Work request 1:
Answer these questions using the text on proposed amendments to the Import Control Act:
(a) What levy rate is proposed for imported nails, tacks, drawing pins, staples and similar articles of iron or steel?
(b) Under which heading does the proposed 10% levy on imported furniture fall?
(c) For imported ceramic tiles, what amount is set as the alternative to the 10% levy?
Work request 2:
Continue the text on proposed amendments to the Import Control Act from the point where it ends.

Text for analysis:
===============
The Import Control Act, Cap 276
The proposed amendments to the Import Control Act aim to update and strengthen the regulatory framework governing the importation of goods. These changes seek to enhance border security, streamline import procedures, and promote compliance with national standards. By revising existing provisions, the amendments intend to facilitate trade while protecting the local economy from harmful or substandard imports, thereby supporting sustainable economic growth with the following proposals;
- The proposed 10% industrial development levy on imported plastic household items aims to protect and promote local manufacturing by making imported goods relatively more expensive. This levy can encourage consumers to buy domestically produced products, supporting industrial growth and job creation. Additionally, the revenue generated can be used to fund industrial development initiatives. However, the higher costs on imports may lead to increased prices for consumers and potential supply chain adjustments. Careful monitoring will be necessary to balance industrial protection with consumer affordability.
- The introduction of a 10% industrial development levy on imported road tractors under the specified HS codes 8701.21.90; 8701.22.90; 8701.23.90;8701.24.90; and 8701.29.90 with the aims to promote local manufacturing and assembly by making imports more expensive. This levy encourages investment in domestic industries, potentially creating jobs and boosting the local economy.
- Introduction of an industrial development levy(IDL) at 10% on imported prefabricated buildings under HS Codes 9406.10.90;9406.20.90 and 9406.90.90.
- 10% IDL on imported bars and rods under HS Codes 7214.10.00; 7214.20.00;7214.30.00; 7214.91.00; 7214.99.00;7213.10.00; 7213.20.00; and 7213.99.00.
- 5% IDL on imported nails, tacks, drawing pins, staples and similar articles, of iron or steel under HS Code 7317.00.00.
- 10% IDL on imported furnitures under heading 94.03.
- 15% IDL on imported flat rolled products under HS Codes 7209.16.00; 7209.17.00;7209.18.00;7209.25.00;7209.26.00.
- 10% IDL on imported glasses under HS Codes 7003.12.00; 7003.19.00; 7003.20.00;7003.30.00; 7004.20.00; 7004.90.00;7005.10.00; 7005.21.00; 7005.29.00;7005.30.00; 7006.00.00; 7007.11.00;7007.19.00; 7007.21.00; 7007.29.00;7008.00.00; 7009.91.00; and 7009.92.00.
- 10% IDL or 4,000 shillings whichever is higher on imported ceramic tiles under HS Codes 6907.21.00; 6907.22.00; 6907.23.00;6907.30.00; and 6907.40.00.
===============
Data below:

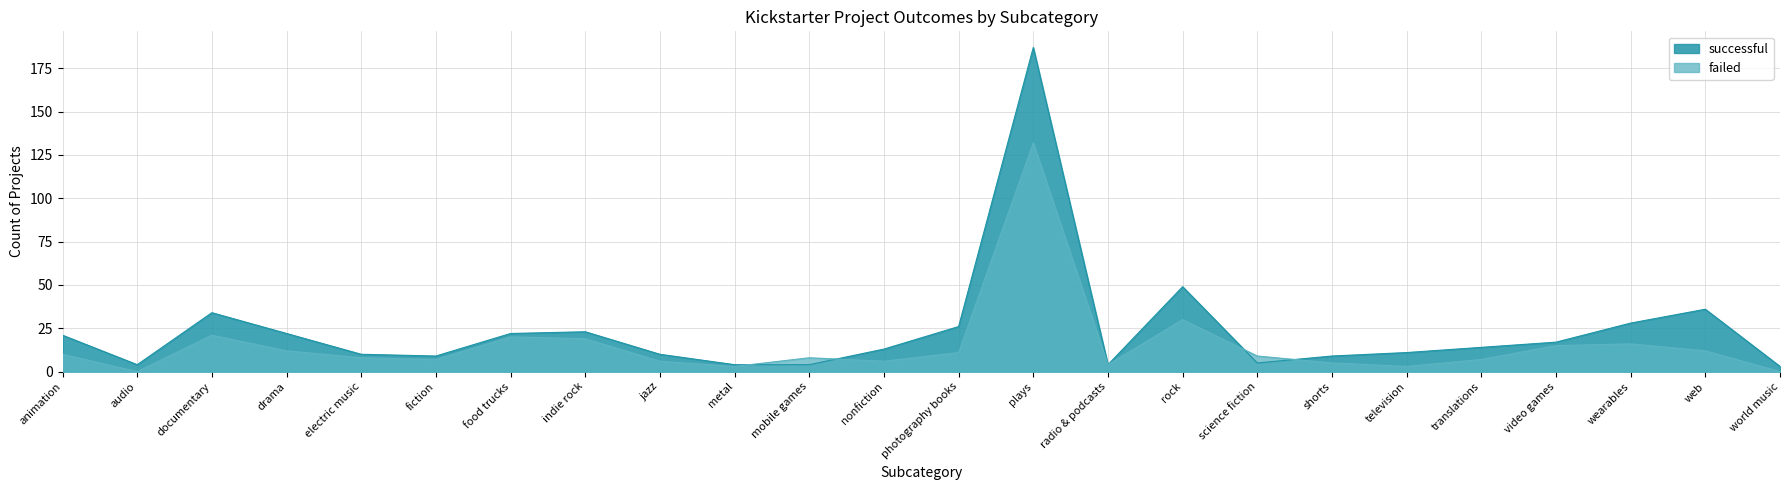

Which series has the largest total across all categories?

successful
===============
Task output 1:
(a) 5%.
(b) Heading 94.03.
(c) 4,000 shillings, whichever of the two is higher.

Task output 2:
- Inclusion of goods originating from East African Community (EAC) Partner States that meet the EAC Rules of Origin under the industrial development levy marks a shift from traditional regional trade preferences. This measure aims to protect local manufacturers from competition by regional producers, encourage fairer competition, and boost government revenue. However, it may strain regional trade relations and undermine EAC integration efforts by potentially violating the spirit of the Customs Union. Careful consideration will be needed to balance domestic industrial policy goals with regional trade commitments and long-term economic cooperation.
- Exempting cement clinker (HS Code 2523.10.00) from the 10% industrial development levy is intended to provide cost relief to non-integrated cement manufacturers—those who rely on imported clinker rather than producing it themselves. This exemption helps lower production costs, enhances competitiveness, and supports price stability in the domestic cement market. It also promotes continued operation and investment in smaller or newer players in the industry. However, the policy must be carefully managed to ensure it does not discourage long-term investment in local clinker production, which is key to developing a fully integrated and self-sufficient cement sector.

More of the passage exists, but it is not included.